Document:
= = = = = = =
ERC data management workshop, day 2


Well, here we are at day two. My notes on the first day are here. We will open up with a short overview of the breakout sessions yesterday.

Life sciences breakout - key points.

The only point that came up that I hadn’t really covered in my notes from yesterday was that the view was that scientists should not become experts in data management, but some training should help.

Physical sciences breakout - key points.

  • open access to data shows the true richness of the data
  • can validate the ownership of data
  • can attract collaborators from other fields
  • advantages of data sharing outweigh the disadvantages
  • process of data sharing starts at the level of instrumentation and common data formats
  • there should be the possibility of DOI-type labelling of data packages
  • how do you deal with large unstructured data sets?
  • legal and ethical issues affect the use of such data
  • there is a difference between observational and experimental data sets
  • how does the distance to the commercial market affect acceptance of and practices in data sharing
  • who makes the first move? – researchers, institutions, funders, societies?
  • do we need a new profession of data curator?
  • appropriately label datasets to support fine-grained attribution
  • develop a culture of acknowledgement
  • provide funding for data sharing
  • Embargoes are complex, different embargoes are needed for different levels, PI’s need some time to work with the data, data collected at the national level should be made open immediately.
    • an embargo can act as an incentive for the timely use of the data for researchers (they need to get that paper out before their data is released)
  • set aside 15% of each grant for data curation and storage
  • that old chestnut “standardisation vs interoperability”
  • update the EU copyright directive
  • who sets the metadata structures in different communities?

Humanities breakout - key points.

DigiPal was mentioned.

  • management must be done at the discipline level, not at domain level
  • needs to be done above the institutional level
  • sustainability is crucial for SSH
  • could SSH learn how to deal with Ethical issues from the life sciences?
    • need flexible sciences
  • ownership of data is discipline depended, one rule does not fit all
  • creation of infrastructures in not an ERC mandate (it makes one wonder why we might be here today)
  • need career recognition

### Open discussion on morning presentations.

Data management starts before the first data point is acquired.

Data and publications need to be tied together.

We need to get the right tools to researchers.

Representation of data is as important as data itself.

I remind researcher to cite data in their reference lists.

There is a discussion around whether raw data should be stored, of if it’s possible to derive the data from code, could that be sufficient, it seems agreed that this needs to be decided by the community to find their own norms.

Roles and responsibilities around costs are one of the main issues that universities are currently discussing.

(Today I learnt about the Digital Curation Centre in the UK, I feel a little bad that I’d not totally been on top of that before).

There is a discussion on data journals and data articles. (I’m not entirely sure that this conversation gets us anywhere further than describing the world as we find it).

There is a discussion around funding, it’s asked whether data management and storage for research data represents a new market for the private sector. Strong reservations are expressed by multiple people, and the idea is compared to what has happened with scientific publications.
= = = = = = =
Extracted information:
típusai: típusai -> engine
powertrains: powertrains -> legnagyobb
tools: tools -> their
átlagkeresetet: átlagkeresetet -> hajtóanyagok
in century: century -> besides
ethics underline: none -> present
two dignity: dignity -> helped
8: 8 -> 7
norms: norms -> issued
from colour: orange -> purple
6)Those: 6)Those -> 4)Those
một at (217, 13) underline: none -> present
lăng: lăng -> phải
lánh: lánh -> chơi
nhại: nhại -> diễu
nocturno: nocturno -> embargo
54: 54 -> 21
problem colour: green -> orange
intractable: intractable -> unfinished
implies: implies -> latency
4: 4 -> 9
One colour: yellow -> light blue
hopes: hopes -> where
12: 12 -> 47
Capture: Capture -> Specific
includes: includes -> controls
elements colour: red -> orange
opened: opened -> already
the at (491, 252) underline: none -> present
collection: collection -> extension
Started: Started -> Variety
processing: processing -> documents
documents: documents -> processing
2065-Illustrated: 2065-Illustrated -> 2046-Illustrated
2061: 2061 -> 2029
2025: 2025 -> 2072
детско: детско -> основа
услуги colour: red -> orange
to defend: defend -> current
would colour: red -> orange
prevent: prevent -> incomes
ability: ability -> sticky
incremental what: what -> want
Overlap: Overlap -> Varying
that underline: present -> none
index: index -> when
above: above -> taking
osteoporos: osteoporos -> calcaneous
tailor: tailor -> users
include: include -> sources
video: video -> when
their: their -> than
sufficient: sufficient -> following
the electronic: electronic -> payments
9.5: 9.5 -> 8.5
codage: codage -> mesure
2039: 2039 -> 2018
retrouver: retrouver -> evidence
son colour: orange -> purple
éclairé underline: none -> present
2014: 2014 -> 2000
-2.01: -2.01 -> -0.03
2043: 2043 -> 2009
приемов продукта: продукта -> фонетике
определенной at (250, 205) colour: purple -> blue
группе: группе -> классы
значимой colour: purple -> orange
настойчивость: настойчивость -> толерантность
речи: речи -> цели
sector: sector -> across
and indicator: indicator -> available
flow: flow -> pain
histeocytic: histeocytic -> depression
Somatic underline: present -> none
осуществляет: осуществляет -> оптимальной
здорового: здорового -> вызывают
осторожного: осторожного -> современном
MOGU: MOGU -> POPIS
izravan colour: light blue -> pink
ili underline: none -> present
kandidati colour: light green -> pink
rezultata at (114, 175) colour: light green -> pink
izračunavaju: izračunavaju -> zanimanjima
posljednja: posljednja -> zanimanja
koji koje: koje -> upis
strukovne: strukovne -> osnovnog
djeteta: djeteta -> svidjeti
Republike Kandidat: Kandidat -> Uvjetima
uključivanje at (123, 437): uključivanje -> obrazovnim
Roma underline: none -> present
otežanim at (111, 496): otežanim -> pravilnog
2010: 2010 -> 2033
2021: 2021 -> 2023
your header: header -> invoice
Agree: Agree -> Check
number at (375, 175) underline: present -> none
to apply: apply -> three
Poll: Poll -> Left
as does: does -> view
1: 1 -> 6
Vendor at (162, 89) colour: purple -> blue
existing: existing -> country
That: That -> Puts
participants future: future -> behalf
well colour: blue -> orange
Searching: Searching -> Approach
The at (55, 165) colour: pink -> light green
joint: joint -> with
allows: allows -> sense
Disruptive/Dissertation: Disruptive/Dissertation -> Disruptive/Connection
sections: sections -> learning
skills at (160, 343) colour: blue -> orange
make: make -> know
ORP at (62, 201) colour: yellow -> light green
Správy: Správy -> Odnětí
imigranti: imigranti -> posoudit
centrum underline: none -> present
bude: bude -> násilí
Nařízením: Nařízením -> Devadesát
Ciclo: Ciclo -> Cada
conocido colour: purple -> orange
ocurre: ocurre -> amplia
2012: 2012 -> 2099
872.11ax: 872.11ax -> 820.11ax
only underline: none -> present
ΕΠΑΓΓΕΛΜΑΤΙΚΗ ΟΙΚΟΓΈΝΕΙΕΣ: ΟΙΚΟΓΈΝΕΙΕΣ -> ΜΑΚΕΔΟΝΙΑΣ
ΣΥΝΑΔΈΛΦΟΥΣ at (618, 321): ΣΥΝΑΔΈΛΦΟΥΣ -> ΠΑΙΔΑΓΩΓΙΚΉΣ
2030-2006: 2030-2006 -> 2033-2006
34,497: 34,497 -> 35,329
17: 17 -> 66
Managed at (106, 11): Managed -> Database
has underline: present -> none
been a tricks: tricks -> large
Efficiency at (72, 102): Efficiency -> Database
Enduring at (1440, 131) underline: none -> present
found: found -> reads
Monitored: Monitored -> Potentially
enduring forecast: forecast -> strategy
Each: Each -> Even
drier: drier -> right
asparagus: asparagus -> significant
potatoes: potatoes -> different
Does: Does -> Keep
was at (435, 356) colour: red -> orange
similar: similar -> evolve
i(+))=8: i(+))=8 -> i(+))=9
= = = = = = =
Transcribe the part of the workshop notes starting with "Well, here we" and going on through "Life sciences breakout - key points.".

Well, here we are at day two. My notes on the first day are here. We will open up with a short overview of the breakout sessions yesterday.

Life sciences breakout - key points.